### Materials provided ###

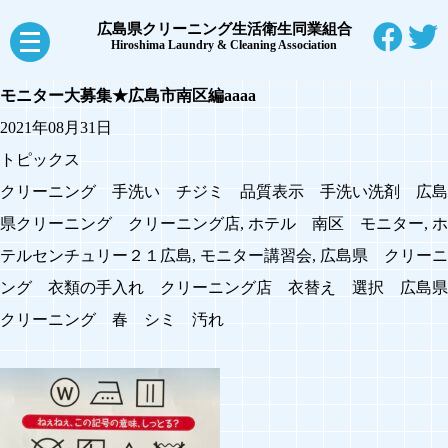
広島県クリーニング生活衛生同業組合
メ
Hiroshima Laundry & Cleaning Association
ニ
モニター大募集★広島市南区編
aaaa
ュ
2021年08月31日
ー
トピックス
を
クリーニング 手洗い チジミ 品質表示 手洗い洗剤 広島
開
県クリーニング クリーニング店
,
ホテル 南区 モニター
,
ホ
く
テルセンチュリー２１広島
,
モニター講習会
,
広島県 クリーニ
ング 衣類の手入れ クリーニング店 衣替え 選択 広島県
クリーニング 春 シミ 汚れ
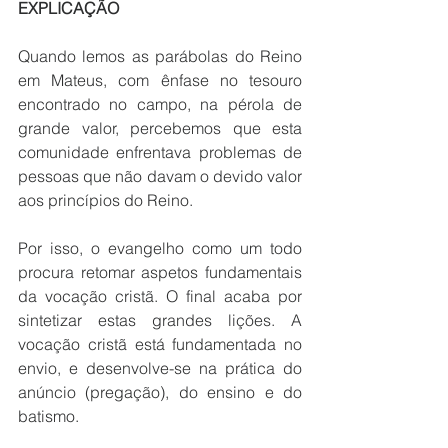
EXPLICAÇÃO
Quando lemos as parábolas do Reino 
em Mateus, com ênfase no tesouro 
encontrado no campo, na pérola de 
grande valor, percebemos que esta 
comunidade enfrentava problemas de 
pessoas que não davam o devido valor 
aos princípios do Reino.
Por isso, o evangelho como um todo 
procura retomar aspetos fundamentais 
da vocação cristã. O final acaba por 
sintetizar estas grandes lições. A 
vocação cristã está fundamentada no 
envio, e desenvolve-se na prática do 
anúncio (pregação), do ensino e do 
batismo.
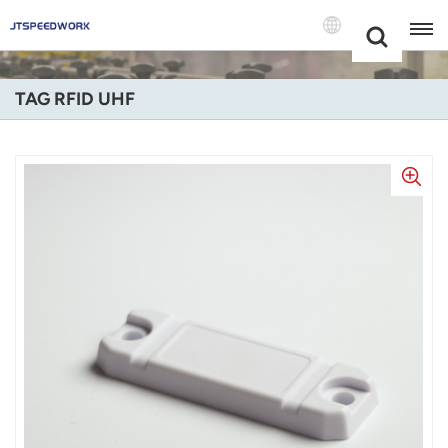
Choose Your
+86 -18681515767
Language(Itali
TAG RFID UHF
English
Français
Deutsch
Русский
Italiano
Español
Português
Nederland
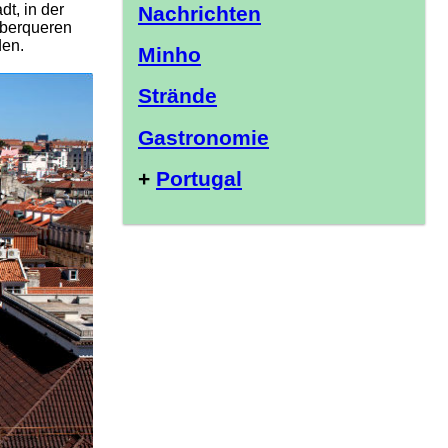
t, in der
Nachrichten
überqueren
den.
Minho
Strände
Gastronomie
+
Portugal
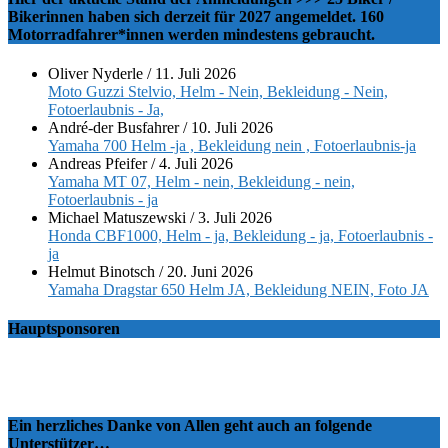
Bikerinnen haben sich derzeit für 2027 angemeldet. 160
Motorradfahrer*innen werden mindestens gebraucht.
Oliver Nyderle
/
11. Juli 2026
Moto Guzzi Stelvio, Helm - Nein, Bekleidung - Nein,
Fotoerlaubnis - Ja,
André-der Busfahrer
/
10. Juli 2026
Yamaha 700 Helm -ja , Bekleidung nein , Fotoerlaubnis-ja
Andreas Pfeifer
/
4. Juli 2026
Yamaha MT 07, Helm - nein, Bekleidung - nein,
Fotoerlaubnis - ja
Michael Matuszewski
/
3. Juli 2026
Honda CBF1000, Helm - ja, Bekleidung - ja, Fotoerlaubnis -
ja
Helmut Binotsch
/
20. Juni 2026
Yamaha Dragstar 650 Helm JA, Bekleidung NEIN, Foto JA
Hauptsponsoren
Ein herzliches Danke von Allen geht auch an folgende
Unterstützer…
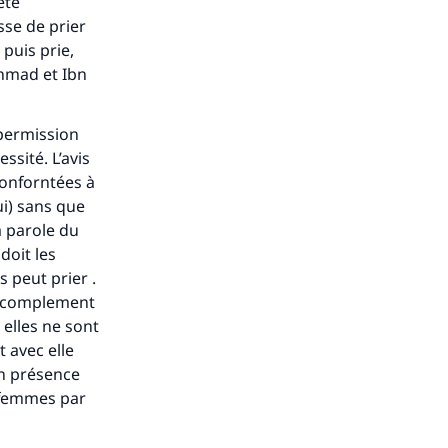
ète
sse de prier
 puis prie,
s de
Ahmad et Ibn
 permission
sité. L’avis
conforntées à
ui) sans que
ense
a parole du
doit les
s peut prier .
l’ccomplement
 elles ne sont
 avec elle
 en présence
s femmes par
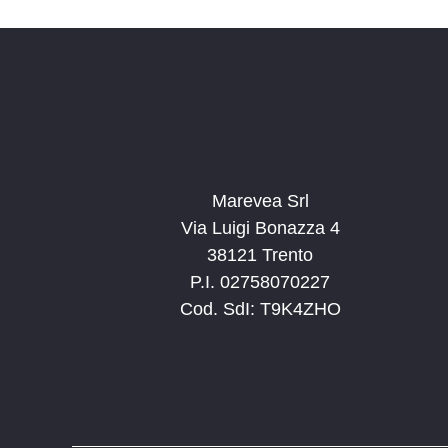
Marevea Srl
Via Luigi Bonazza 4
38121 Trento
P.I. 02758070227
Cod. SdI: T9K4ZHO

###

> **What is expected**
Exactly one number is the answer: how many lines in the data include the word "Bekleidung".

> **Exercise answer**
5